*The task:*
Pull each line holding the word "best" from the data.

===============

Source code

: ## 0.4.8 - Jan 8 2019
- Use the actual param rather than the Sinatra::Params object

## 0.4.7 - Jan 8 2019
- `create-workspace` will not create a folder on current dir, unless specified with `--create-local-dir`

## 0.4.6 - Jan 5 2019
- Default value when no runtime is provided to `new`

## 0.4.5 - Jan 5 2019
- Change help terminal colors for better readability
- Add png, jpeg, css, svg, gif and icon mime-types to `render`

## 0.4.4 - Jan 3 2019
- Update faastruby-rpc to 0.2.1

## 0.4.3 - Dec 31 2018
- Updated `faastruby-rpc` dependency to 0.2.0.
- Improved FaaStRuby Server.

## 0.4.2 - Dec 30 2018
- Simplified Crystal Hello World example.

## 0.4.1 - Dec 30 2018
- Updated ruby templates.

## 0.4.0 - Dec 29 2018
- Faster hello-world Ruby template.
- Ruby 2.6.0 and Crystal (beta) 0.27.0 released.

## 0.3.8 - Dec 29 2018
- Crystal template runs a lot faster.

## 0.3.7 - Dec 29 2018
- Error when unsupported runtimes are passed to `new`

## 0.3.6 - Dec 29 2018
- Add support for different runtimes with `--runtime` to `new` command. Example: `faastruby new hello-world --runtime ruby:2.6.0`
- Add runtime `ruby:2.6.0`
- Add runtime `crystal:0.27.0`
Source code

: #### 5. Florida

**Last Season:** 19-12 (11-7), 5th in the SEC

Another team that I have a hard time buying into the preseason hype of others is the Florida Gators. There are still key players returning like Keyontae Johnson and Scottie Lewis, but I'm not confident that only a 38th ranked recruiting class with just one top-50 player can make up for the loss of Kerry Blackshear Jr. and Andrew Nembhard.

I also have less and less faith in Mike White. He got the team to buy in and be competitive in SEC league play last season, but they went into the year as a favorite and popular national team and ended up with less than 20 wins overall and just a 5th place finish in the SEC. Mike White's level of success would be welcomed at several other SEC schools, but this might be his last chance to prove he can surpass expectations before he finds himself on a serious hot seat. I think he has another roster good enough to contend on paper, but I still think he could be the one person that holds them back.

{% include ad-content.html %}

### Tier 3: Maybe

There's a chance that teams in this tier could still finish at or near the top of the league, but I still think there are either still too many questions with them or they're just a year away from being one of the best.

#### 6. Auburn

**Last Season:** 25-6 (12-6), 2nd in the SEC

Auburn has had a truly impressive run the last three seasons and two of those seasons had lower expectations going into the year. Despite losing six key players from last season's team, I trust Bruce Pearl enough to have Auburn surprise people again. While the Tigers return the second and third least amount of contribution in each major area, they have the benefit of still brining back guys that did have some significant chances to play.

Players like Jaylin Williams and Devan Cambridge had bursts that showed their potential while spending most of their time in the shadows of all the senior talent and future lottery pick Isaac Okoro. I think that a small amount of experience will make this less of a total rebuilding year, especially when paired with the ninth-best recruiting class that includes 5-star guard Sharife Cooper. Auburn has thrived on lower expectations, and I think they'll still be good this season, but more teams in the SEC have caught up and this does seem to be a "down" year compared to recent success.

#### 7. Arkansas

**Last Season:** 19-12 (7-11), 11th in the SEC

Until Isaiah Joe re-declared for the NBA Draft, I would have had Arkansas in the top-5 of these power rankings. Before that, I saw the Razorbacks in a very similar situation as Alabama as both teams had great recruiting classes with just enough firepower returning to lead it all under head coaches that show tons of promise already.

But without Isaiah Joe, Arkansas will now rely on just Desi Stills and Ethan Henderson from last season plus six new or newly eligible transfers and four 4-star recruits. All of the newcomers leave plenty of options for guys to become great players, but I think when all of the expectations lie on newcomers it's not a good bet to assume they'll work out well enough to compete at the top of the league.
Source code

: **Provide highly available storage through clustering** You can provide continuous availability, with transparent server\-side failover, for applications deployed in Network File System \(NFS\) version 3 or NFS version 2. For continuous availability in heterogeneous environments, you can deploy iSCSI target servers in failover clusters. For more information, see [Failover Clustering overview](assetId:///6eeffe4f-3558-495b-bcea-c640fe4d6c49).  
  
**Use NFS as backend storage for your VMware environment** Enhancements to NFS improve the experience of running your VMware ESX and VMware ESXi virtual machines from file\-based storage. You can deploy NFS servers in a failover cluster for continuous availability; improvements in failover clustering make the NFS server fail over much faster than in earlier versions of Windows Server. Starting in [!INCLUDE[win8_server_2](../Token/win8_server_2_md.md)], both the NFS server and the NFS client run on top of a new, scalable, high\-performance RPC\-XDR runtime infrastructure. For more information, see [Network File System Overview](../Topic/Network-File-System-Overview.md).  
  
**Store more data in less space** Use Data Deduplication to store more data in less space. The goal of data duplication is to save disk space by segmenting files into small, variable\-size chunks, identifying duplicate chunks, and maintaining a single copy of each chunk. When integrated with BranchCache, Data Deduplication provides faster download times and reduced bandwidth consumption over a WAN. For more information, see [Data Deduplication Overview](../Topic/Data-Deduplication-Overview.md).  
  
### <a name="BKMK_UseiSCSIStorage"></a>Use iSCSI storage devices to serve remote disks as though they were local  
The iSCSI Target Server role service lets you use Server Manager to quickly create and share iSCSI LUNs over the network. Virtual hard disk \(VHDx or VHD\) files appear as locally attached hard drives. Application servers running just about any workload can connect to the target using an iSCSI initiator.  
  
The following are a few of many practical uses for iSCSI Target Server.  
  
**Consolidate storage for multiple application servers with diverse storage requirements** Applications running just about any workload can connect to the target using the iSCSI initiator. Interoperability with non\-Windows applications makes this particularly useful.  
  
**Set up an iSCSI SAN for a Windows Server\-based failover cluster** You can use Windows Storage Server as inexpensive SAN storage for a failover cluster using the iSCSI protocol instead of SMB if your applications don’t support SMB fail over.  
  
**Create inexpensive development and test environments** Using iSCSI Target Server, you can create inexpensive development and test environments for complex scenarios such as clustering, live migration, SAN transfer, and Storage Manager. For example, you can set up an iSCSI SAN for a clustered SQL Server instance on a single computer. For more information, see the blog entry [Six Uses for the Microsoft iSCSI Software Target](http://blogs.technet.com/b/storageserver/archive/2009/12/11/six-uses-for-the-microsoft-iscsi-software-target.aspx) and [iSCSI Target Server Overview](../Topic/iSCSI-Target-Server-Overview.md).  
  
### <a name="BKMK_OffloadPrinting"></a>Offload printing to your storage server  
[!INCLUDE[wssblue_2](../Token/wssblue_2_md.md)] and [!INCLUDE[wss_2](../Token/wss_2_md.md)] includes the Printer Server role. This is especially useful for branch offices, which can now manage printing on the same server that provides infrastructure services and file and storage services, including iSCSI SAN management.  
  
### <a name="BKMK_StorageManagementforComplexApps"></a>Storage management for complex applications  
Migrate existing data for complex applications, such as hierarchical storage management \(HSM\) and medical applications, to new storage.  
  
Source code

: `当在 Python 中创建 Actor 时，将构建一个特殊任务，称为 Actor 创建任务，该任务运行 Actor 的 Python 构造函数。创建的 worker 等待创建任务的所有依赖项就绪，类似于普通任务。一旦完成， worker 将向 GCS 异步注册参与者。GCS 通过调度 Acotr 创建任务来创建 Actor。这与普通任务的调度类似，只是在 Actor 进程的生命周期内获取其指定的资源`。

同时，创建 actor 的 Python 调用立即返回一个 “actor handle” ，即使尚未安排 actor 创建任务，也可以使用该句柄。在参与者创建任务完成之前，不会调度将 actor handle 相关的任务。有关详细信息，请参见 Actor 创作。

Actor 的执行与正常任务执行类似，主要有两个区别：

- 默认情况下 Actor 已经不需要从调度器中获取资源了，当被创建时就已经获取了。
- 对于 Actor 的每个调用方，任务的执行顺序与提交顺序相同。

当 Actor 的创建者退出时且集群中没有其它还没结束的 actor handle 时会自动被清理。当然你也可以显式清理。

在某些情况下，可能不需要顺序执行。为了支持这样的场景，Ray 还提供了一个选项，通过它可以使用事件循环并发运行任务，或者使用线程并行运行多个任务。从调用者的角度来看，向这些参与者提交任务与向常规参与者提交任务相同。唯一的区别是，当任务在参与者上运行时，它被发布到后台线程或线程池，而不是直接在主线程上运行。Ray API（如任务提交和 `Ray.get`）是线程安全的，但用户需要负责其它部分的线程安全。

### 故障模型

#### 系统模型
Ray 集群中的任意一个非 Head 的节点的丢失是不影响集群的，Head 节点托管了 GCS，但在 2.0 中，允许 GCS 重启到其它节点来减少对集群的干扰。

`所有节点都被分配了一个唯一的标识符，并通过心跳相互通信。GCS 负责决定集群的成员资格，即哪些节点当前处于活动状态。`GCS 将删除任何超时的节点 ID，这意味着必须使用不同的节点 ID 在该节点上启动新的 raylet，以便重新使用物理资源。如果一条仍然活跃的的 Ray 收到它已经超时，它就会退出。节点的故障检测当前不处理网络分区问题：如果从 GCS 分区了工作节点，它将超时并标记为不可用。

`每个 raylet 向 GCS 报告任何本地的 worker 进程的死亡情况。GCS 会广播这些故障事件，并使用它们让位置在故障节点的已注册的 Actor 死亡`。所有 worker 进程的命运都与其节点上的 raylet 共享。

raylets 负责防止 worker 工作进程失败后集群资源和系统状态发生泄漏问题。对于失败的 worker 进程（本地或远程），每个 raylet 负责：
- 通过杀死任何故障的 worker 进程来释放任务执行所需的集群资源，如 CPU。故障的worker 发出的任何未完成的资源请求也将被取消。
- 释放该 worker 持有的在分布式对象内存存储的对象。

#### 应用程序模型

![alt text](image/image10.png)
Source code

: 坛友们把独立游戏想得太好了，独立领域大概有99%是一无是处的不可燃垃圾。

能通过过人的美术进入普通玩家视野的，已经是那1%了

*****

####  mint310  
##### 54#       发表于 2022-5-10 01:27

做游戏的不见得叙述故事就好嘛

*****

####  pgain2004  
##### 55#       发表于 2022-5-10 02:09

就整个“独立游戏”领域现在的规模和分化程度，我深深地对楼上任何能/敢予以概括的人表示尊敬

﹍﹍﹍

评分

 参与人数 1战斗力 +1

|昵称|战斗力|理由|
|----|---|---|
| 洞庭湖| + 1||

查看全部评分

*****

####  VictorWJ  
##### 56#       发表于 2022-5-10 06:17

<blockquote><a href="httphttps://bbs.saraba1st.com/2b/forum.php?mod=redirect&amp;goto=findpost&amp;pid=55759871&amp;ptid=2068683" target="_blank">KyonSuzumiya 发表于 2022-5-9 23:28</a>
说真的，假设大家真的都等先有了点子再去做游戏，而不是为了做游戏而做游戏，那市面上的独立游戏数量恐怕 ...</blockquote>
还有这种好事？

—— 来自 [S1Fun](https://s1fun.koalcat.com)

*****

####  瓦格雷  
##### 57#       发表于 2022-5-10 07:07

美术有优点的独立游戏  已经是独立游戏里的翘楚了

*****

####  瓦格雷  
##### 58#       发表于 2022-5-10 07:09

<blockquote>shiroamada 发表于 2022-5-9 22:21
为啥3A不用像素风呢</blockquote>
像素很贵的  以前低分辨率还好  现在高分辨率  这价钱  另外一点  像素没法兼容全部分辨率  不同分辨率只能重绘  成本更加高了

===============

*Reply:*
There's a chance that teams in this tier could still finish at or near the top of the league, but I still think there are either still too many questions with them or they're just a year away from being one of the best.
Players like Jaylin Williams and Devan Cambridge had bursts that showed their potential while spending most of their time in the shadows of all the senior talent and future lottery pick Isaac Okoro. I think that a small amount of experience will make this less of a total rebuilding year, especially when paired with the ninth-best recruiting class that includes 5-star guard Sharife Cooper. Auburn has thrived on lower expectations, and I think they'll still be good this season, but more teams in the SEC have caught up and this does seem to be a "down" year compared to recent success.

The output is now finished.